Peridynamics is a nonlocal mechanics theory using integro-differential equations without spatial derivatives. Unlike the classical continuum mechanics, peridynamics possesses certain advantages when solving problems involving cracks. In the beginning of the thesis, an analytical solution to the vibration problem via fixed horizon peridynamics is developed, including dynamic responses of a bar and of a beam. The analytical solution to the vibration of the bar is derived through a Taylor series expansion approximation. Numerical examples demonstrate the nonlocal dynamic behavior of the bar and its consistency, in the limit, with local behavior. Further, a new nonlocal beam theory is proposed. The proposed nonlocal beam equation is a generalization of the Euler-Bernoulli beam equation. An analytical solution for the beam deformation is derived. The numerical example of the nonlocal beam deformation shows that the fixed horizon peridynamics has boundary conditions related inaccuracy problems. Thus, a new numerical technique to reduce the discrepancy problem is introduced, which is called: Variable Horizon Peridynamics.

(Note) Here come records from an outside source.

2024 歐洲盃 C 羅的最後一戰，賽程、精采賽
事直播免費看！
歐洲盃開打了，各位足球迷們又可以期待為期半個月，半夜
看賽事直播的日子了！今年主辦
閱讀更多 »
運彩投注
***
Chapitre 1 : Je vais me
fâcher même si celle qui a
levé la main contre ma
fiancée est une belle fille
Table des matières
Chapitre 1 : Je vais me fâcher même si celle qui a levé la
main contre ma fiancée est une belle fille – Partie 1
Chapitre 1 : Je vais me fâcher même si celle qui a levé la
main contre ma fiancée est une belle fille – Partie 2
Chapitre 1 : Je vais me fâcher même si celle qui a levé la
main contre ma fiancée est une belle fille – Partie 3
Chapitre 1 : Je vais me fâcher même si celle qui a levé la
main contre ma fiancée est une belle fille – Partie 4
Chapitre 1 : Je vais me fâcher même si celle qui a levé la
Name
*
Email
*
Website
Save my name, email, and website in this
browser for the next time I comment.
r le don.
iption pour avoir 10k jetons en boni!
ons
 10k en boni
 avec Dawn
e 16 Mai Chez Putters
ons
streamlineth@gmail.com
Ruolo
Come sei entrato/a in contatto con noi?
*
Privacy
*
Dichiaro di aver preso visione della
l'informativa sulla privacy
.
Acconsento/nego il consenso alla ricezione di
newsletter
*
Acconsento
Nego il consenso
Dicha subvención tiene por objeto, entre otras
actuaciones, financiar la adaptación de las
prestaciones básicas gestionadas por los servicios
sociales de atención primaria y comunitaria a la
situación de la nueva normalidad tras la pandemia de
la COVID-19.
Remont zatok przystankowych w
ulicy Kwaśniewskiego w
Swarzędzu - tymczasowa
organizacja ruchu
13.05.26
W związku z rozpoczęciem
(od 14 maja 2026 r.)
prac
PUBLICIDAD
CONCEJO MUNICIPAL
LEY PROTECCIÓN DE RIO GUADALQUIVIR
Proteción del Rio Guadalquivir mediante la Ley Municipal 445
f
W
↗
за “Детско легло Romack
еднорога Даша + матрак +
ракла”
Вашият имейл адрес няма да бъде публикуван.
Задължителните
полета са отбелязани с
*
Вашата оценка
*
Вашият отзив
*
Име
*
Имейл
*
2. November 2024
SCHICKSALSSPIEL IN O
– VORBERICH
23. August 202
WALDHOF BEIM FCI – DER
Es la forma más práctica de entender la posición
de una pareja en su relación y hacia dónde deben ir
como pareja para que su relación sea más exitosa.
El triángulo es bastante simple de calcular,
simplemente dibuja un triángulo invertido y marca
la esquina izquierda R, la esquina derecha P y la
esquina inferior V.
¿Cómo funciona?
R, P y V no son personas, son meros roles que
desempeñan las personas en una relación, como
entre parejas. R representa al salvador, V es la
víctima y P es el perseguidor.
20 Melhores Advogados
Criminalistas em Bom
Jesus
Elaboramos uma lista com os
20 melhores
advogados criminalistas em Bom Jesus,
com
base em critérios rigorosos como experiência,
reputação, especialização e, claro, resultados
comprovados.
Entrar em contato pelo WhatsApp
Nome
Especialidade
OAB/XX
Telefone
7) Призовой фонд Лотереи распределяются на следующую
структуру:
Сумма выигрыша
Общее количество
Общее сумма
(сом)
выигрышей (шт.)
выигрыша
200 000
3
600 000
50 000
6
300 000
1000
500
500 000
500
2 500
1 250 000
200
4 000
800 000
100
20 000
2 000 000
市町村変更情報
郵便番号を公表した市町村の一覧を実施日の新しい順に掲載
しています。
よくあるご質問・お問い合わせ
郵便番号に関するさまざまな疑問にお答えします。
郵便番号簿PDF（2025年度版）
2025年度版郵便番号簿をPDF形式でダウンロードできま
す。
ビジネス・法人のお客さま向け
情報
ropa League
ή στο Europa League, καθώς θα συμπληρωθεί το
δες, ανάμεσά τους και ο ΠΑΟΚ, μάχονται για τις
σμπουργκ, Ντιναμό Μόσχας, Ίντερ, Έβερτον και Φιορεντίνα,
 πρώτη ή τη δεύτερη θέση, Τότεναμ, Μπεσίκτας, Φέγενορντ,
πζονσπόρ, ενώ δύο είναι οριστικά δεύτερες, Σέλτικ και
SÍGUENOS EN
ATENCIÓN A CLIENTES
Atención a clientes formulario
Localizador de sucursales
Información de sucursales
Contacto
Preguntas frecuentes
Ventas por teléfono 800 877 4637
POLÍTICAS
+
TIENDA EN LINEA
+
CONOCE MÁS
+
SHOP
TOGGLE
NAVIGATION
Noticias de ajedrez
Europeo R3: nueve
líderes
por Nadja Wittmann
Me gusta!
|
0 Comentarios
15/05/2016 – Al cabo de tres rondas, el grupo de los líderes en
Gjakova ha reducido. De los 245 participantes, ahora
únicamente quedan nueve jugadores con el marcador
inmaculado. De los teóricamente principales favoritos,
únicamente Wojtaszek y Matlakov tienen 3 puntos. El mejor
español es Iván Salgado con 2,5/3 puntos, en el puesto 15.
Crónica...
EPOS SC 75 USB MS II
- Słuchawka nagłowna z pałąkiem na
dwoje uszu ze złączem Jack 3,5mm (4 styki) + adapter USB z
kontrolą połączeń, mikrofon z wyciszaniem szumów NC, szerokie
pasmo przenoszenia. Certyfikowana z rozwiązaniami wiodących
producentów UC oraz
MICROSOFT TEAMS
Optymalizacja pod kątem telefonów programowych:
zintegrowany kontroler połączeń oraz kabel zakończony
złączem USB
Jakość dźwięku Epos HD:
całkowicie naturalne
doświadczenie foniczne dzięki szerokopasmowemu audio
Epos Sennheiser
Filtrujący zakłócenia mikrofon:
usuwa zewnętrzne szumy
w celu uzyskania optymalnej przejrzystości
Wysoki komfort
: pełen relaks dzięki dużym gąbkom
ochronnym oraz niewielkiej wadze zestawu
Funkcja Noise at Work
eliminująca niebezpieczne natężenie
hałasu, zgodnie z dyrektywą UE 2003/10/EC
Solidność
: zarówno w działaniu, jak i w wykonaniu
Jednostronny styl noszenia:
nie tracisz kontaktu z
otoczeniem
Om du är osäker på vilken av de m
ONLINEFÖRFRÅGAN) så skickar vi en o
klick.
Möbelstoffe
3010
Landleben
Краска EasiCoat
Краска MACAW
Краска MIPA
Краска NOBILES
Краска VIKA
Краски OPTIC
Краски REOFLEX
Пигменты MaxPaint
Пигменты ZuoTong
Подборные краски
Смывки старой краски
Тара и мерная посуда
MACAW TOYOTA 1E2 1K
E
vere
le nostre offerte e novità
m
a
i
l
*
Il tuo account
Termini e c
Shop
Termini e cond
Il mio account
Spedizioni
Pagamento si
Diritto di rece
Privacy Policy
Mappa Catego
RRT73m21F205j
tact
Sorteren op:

This method is quite efficient and it does not require a pseudo-layer to be added outside the physical boundary.

Next, an efficient algorithm to model the bit-rock interaction process based on the variable horizon peridynamics is developed. This model iterates adaptively with the propagation of the crack and with the penetration of the drill bit. The crack propagation in the rock is captured in this model. The relationship between the penetration rate and other drilling parameters is investigated.

Finally, the Navier-Stokes equation is reformulated in a nonlocal sense via the variable horizon peridynamics. It is shown that the reformulated Navier-Stokes equation satisfies Newton’s second law. When the nonlocal parameter reduces to zero, the reformulated Navier-Stokes equation reduces to the classical Navier-Stokes equation. To elucidate the features of the approach, numerical examples of both local and nonlocal Navier-Stokes equations are used.